▸ DATA TO EXAMINE:
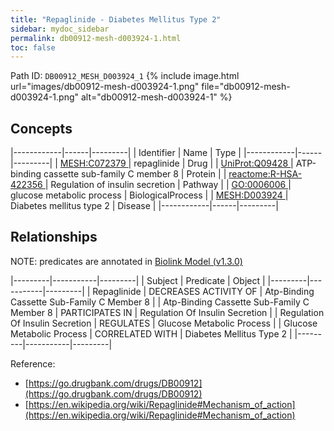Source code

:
 ```yaml
---
title: "Repaglinide - Diabetes Mellitus Type 2"
sidebar: mydoc_sidebar
permalink: db00912-mesh-d003924-1.html
toc: false 
---
```



Path ID: `DB00912_MESH_D003924_1`
{% include image.html url="images/db00912-mesh-d003924-1.png" file="db00912-mesh-d003924-1.png" alt="db00912-mesh-d003924-1" %}

## Concepts

|------------|------|---------|
| Identifier | Name | Type    |
|------------|------|---------|
| <a href="https://identifiers.org/MESH:C072379">MESH:C072379 </a> | repaglinide | Drug |
| <a href="https://identifiers.org/UniProt:Q09428">UniProt:Q09428 </a> | ATP-binding cassette sub-family C member 8 | Protein |
| <a href="https://identifiers.org/reactome:R-HSA-422356">reactome:R-HSA-422356 </a> | Regulation of insulin secretion | Pathway |
| <a href="https://identifiers.org/GO:0006006">GO:0006006 </a> | glucose metabolic process | BiologicalProcess |
| <a href="https://identifiers.org/MESH:D003924">MESH:D003924 </a> | Diabetes mellitus type 2 | Disease |
|------------|------|---------|

## Relationships


NOTE: predicates are annotated in <a href="https://github.com/biolink/biolink-model/releases/tag/v1.3.0">Biolink Model (v1.3.0)</a>

|---------|-----------|---------|
| Subject | Predicate | Object  |
|---------|-----------|---------|
| Repaglinide | DECREASES ACTIVITY OF | Atp-Binding Cassette Sub-Family C Member 8 |
| Atp-Binding Cassette Sub-Family C Member 8 | PARTICIPATES IN | Regulation Of Insulin Secretion |
| Regulation Of Insulin Secretion | REGULATES | Glucose Metabolic Process |
| Glucose Metabolic Process | CORRELATED WITH | Diabetes Mellitus Type 2 |
|---------|-----------|---------|

Reference: 
  - [https://go.drugbank.com/drugs/DB00912](https://go.drugbank.com/drugs/DB00912)
  - [https://en.wikipedia.org/wiki/Repaglinide#Mechanism_of_action](https://en.wikipedia.org/wiki/Repaglinide#Mechanism_of_action)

▸ ACTIVITY: With pictures excluded, the material is to be written out exactly as given.

▸ WRITTEN SOLUTION:
Source code

:
 ```yaml
---
title: "Repaglinide - Diabetes Mellitus Type 2"
sidebar: mydoc_sidebar
permalink: db00912-mesh-d003924-1.html
toc: false 
---
```



Path ID: `DB00912_MESH_D003924_1`
{% include image.html url="images/db00912-mesh-d003924-1.png" file="db00912-mesh-d003924-1.png" alt="db00912-mesh-d003924-1" %}

## Concepts

|------------|------|---------|
| Identifier | Name | Type    |
|------------|------|---------|
| <a href="https://identifiers.org/MESH:C072379">MESH:C072379 </a> | repaglinide | Drug |
| <a href="https://identifiers.org/UniProt:Q09428">UniProt:Q09428 </a> | ATP-binding cassette sub-family C member 8 | Protein |
| <a href="https://identifiers.org/reactome:R-HSA-422356">reactome:R-HSA-422356 </a> | Regulation of insulin secretion | Pathway |
| <a href="https://identifiers.org/GO:0006006">GO:0006006 </a> | glucose metabolic process | BiologicalProcess |
| <a href="https://identifiers.org/MESH:D003924">MESH:D003924 </a> | Diabetes mellitus type 2 | Disease |
|------------|------|---------|

## Relationships


NOTE: predicates are annotated in <a href="https://github.com/biolink/biolink-model/releases/tag/v1.3.0">Biolink Model (v1.3.0)</a>

|---------|-----------|---------|
| Subject | Predicate | Object  |
|---------|-----------|---------|
| Repaglinide | DECREASES ACTIVITY OF | Atp-Binding Cassette Sub-Family C Member 8 |
| Atp-Binding Cassette Sub-Family C Member 8 | PARTICIPATES IN | Regulation Of Insulin Secretion |
| Regulation Of Insulin Secretion | REGULATES | Glucose Metabolic Process |
| Glucose Metabolic Process | CORRELATED WITH | Diabetes Mellitus Type 2 |
|---------|-----------|---------|

Reference: 
  - [https://go.drugbank.com/drugs/DB00912](https://go.drugbank.com/drugs/DB00912)
  - [https://en.wikipedia.org/wiki/Repaglinide#Mechanism_of_action](https://en.wikipedia.org/wiki/Repaglinide#Mechanism_of_action)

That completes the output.